# Андеграунд > Андеграунд >  Обнаружил неизвесиный пароль при входе в систему.

## Salmin

Прошу ответить опытных пользователей. Возможно-ли, в результате вирусной, хакерской либо какой иной атаки, установка пароля на вход в систему моего компьютера. Доступа к компьютеру кроме меня никто не имеет. На машине установлен Касперский 6.0. Сигнатуры свежие.
 Впервые за 2,5 года работы в Интернете столкнулся с такой проблемой, обнаружив утром неизвестный мне пароль.
 Кто может ответьте на e-mail: salmintver@mail.ru
 Cпасибо всем.

----------


## Belskyi

Ломать надо, но аккуратно. есть программулина у мня, посмотрю сейчас...

----------


## labiz

т.е. есль йа пральна понял ты проснулся и обнаружил утром новый пароль(не известный тебе) на учетку юзера, в венде. да?
варианты: 
есль у тя есть учетка  включена админситратора, то попробуй залогиниться под ней
есль учетка админа отключена и ты имеешь физический доступ к компу то юзай Offline NT Password & Registry Editor, просто обнуляет пароль.

----------


## mike-88

А еще есть отличный лайв си-ди...не помню как называется, но снял уже им кучу админских паролей...

----------


## Steel Rat

> А еще есть отличный лайв си-ди...не помню как называется, но снял уже им кучу админских паролей...


BartPE называется.

----------


## L_ninyo

Как вариант - можно использовать ERD-commander  -на этом администраторском загрузочном Live CD есть для этого есть специальная программа по смене или сбросу виндовских  паролей а так же много инструментов по контролю и восстановлению системы.

----------


## ixpict

тебе поможет вот это: 
ortable Windows Admin Password Hack | 3.2 MB


Windows Admin Password Hack allows you to reset the administrator password in Windows 2000/XP. And now it has become even easier to do with any CD media, or Flash. Only soobrazhayuschih blah.
When downloading a computer with the help of the burned disc launches mini Linux, which will allow the administrator to reset a password. Very useful if you have forgotten your password, or if you want to work with a computer with an unknown password.
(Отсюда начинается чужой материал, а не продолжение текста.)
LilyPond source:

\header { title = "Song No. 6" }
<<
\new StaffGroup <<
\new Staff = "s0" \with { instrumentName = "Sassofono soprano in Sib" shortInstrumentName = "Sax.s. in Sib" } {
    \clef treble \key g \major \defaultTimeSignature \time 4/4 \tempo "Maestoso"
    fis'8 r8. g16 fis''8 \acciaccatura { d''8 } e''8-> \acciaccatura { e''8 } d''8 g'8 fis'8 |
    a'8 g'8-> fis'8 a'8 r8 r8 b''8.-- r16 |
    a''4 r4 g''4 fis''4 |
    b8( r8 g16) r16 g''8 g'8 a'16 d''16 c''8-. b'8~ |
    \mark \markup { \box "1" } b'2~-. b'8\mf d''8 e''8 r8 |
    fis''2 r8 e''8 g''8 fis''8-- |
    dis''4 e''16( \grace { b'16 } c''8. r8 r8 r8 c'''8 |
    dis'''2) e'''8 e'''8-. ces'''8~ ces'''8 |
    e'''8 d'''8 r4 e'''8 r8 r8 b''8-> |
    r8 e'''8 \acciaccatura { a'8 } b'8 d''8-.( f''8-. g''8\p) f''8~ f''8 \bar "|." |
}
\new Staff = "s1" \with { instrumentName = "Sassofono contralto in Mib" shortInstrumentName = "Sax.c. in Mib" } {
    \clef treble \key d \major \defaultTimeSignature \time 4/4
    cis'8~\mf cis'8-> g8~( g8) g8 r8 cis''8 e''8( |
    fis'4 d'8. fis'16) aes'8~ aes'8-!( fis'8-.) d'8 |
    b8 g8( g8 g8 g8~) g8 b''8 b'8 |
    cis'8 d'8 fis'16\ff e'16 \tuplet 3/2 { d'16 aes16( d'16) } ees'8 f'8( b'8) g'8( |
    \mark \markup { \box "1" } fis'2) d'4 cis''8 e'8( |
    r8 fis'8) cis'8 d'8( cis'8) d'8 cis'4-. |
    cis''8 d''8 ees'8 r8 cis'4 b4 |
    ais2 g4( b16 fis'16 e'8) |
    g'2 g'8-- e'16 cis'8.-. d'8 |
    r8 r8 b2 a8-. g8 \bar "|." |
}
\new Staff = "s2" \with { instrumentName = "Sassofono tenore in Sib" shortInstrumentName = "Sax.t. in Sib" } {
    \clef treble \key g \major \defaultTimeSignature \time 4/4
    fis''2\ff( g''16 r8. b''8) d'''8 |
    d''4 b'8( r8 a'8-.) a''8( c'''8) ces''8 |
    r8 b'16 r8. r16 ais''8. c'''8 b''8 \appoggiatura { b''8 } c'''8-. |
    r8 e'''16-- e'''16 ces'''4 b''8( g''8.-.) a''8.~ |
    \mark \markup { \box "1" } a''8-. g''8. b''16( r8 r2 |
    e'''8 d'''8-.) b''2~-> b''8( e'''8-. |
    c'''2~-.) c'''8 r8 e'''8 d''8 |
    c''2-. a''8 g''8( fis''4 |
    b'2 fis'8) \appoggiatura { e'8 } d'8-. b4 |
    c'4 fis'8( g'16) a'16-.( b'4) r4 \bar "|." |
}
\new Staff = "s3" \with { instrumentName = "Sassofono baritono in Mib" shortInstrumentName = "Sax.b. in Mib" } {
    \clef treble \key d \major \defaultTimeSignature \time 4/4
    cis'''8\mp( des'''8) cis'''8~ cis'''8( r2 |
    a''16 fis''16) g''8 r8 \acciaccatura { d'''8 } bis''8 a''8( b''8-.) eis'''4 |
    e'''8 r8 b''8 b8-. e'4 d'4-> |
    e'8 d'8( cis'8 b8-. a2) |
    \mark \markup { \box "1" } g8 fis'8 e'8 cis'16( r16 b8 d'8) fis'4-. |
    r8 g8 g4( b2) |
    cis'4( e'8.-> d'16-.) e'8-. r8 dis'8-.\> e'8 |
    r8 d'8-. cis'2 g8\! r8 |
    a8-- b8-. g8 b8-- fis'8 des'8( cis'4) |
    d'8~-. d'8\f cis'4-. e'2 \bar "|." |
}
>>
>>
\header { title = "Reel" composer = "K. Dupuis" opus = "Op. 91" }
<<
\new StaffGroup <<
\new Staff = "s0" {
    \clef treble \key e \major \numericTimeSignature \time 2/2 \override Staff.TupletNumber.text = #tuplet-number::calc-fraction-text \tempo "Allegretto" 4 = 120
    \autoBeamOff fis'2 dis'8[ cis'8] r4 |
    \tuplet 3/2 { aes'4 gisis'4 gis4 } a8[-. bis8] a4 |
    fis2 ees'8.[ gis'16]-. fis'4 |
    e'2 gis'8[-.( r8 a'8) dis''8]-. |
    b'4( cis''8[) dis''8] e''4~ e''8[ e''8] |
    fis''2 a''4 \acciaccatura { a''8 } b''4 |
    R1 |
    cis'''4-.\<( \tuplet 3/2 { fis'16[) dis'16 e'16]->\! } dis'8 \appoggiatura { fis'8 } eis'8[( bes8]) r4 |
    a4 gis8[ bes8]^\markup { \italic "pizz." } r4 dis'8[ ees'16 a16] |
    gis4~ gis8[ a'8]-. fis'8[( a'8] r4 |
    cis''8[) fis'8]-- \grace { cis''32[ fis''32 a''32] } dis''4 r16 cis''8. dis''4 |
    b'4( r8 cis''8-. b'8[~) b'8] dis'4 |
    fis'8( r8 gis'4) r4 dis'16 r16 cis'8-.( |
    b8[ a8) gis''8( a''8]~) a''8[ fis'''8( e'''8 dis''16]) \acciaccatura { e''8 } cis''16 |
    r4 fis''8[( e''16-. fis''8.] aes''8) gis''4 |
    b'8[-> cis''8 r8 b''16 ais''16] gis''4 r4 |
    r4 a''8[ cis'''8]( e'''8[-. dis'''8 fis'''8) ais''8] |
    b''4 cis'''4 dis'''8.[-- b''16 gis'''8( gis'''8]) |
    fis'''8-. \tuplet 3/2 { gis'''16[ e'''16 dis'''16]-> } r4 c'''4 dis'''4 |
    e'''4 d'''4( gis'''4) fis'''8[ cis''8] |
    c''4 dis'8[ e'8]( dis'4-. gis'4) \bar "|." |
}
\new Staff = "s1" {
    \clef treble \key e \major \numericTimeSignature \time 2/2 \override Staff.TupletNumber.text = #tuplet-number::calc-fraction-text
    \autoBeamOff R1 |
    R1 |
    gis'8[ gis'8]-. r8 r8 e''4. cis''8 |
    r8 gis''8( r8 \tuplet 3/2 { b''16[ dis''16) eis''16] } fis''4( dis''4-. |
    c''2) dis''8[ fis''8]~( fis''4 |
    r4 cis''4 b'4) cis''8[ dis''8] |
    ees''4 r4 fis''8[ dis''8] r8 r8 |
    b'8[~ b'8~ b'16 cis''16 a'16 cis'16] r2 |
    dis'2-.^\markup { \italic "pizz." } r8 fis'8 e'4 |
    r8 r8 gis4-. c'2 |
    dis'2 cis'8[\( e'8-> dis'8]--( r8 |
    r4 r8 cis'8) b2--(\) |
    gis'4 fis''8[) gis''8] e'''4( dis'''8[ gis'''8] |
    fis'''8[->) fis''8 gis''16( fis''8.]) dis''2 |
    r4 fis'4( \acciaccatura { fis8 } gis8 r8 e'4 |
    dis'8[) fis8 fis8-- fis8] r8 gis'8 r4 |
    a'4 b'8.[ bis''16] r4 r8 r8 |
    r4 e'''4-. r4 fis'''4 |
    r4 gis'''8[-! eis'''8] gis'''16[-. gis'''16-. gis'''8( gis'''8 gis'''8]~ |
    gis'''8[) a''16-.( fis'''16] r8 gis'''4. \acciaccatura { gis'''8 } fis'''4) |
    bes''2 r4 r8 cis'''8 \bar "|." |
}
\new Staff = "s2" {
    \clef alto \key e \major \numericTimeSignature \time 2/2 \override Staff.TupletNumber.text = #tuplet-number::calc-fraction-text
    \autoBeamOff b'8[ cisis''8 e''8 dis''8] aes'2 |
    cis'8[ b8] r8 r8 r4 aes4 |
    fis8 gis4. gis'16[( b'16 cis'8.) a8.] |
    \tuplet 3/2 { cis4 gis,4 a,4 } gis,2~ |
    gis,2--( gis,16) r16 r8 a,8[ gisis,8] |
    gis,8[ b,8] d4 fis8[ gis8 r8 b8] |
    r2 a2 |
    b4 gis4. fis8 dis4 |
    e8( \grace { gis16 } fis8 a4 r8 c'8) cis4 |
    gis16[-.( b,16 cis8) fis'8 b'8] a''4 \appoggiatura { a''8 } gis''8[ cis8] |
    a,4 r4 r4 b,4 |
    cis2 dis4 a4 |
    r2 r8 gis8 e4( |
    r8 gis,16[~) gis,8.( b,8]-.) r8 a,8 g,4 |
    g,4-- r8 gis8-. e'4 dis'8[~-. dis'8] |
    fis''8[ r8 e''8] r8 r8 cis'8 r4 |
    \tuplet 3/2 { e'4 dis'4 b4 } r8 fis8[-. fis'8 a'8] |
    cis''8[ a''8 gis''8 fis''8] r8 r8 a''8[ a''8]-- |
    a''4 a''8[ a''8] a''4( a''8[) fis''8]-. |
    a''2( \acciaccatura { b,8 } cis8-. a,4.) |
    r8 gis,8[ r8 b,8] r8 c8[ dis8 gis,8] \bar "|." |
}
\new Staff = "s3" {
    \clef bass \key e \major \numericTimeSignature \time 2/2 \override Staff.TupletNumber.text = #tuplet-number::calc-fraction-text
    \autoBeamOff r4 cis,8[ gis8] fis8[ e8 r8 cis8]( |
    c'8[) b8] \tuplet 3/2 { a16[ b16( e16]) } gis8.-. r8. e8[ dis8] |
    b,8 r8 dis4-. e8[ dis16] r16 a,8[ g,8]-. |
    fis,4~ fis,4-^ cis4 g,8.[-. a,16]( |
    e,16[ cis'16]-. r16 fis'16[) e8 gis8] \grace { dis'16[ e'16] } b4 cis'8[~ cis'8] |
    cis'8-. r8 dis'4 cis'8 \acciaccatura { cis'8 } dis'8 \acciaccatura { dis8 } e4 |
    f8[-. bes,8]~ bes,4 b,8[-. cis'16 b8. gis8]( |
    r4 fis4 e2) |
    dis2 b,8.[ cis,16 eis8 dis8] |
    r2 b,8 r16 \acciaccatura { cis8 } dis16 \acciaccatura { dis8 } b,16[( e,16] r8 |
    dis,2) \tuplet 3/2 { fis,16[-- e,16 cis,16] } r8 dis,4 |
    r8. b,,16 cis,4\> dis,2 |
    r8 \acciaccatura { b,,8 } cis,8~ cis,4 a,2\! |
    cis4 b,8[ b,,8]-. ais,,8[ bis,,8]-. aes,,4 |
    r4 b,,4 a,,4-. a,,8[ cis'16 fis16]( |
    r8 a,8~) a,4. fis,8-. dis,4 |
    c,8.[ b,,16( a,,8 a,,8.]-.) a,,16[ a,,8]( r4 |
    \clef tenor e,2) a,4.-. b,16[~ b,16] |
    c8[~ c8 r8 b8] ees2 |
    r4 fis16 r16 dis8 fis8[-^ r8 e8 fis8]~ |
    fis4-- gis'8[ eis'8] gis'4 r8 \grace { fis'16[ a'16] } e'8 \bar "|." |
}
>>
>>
The program is presented in the form of 'iso' file, and can be dug on either CD or written on Flash. 
-=-=-=-=-=-=-=-
http://www.paid4share.com/file/1393/...m-PSW-rar.html
http://depositfiles.com/files/2806856

----------


## sanitarium

ERD commander
он всё решает :)
Bart PE ещё есть... куча разных программулин...
но лучше ERD не видел ещё... мало того что позволяет ломать пароли...
там ещё куча инструментов для админа и вопче полезная тема !!!

----------


## CyberShadow

http://home.eunet.no/pnordahl/ntpasswd/

Очень проста в использовании. Пишешь на дискету или диск, загружаешся с него, и практически нажимаешь на Enter несколько раз (правда почитать что написано не помешает).

----------


## andryuxa

переустановка ОС

----------


## adashko

> обнаружив утром неизвестный мне пароль.


... надо сменить драгдиллера...

----------


## Zivas

> ... надо сменить драгдиллера...


Да бывает и такое)))

А по существу: да такое возможно, причем на ура, выход просто лайв сиди или усб, лично я пользуюсь Alkid`ом он у меня с флешки работает

----------